Theoretically fast algorithms are described for solving problems in algebraic symbol manipulation, including greatest common divisor (gcd) of univariate polynomials, factoring of polynomials over finite fields, and related problems. Other than the Euclidean algorithm, the others are probabilistic, but have very low failure probability. For all the algorithms the number of processors is polynomial in n, where n is a degree bound on the input polynomials.

Von zur Gathen shows that the extended Euclidean algorithm can be executed (although he ignores the need to deal with very long integer coefficients in intermediate results) in time O(log²n), rather than time O(n³), by reduction to algorithms for solving linear systems rapidly in parallel.

The paper consists of theoretical analysis, but provides no clues as to the impracticality of the algorithms using current technology. By examination of the principal reference [1], one learns that the number of processors required for these speed-ups is substantial: between n^3.5 and n¹⁵.

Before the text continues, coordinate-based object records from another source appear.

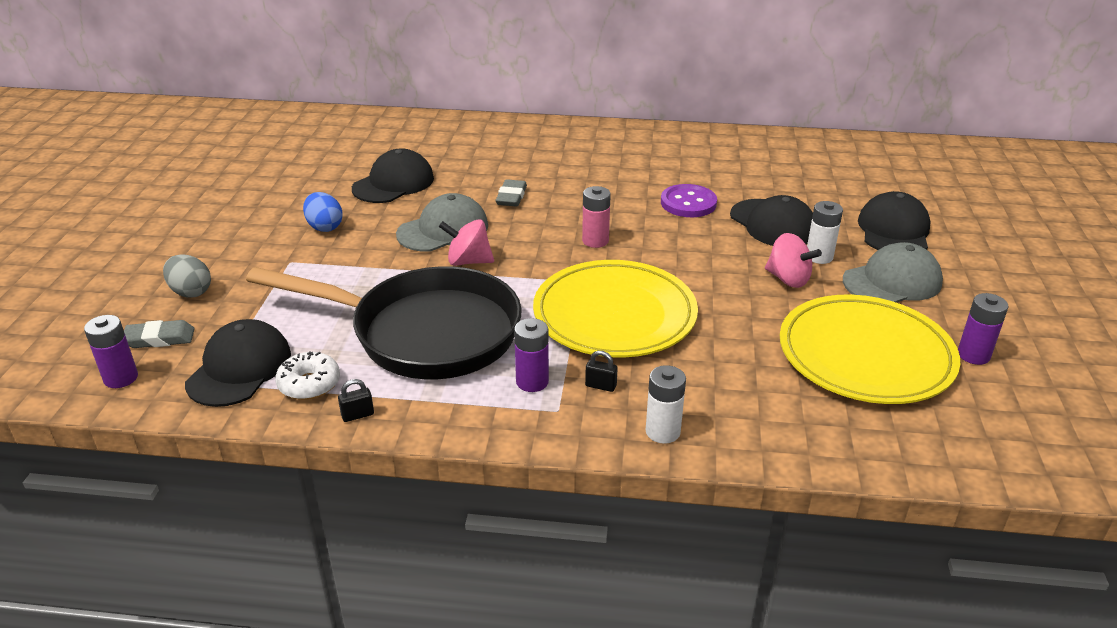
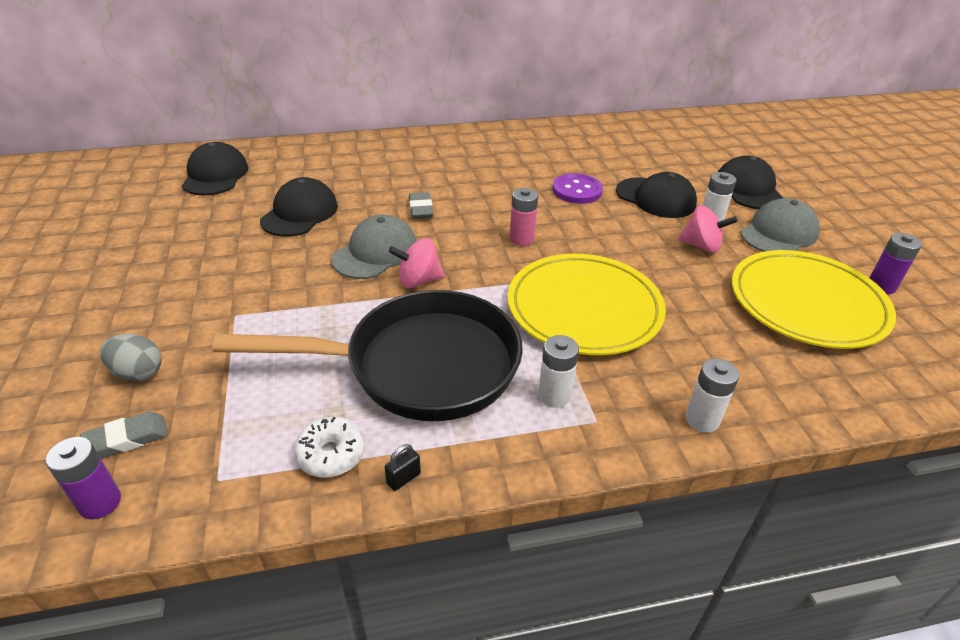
camera: 20 degrees left, 5 degrees up
black cap [185,319,291,407] -> black cap moved to [182,142,249,196]
blue egg [303,192,343,232] -> none
purple battery [514,318,549,392] -> white battery [538,335,579,408]
black padlock [585,351,618,392] -> none

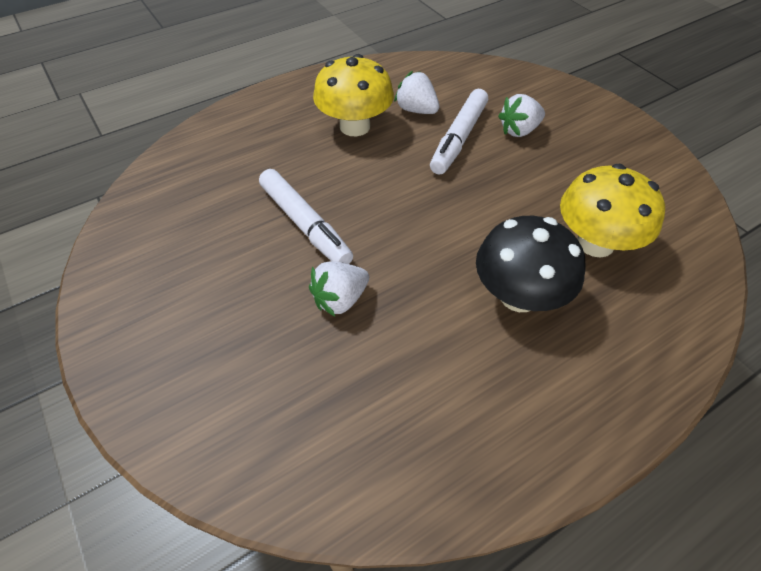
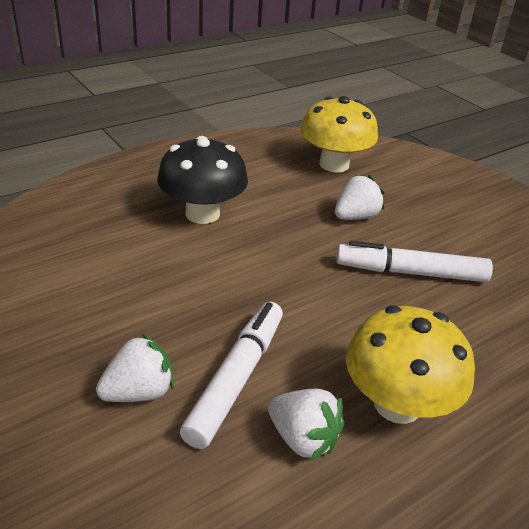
camera: 175 degrees right, 15 degrees down
white marker [259,169,353,264] -> white marker turned 45 degrees counterclockwise [336,241,493,282]
yellow mushroom [560,164,665,257] -> yellow mushroom moved to [300,96,378,172]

Since gcd calculations of polynomials of low degree are trivial, and gcd calculations of polynomials of high degree are more likely to benefit from exploitation of sparseness than by use of this technique, this paper must be considered primarily of theoretical interest in the parallel-computation reduction hierarchy. It will not change the way the algebraic computations are actually performed using current sequential or parallel computers.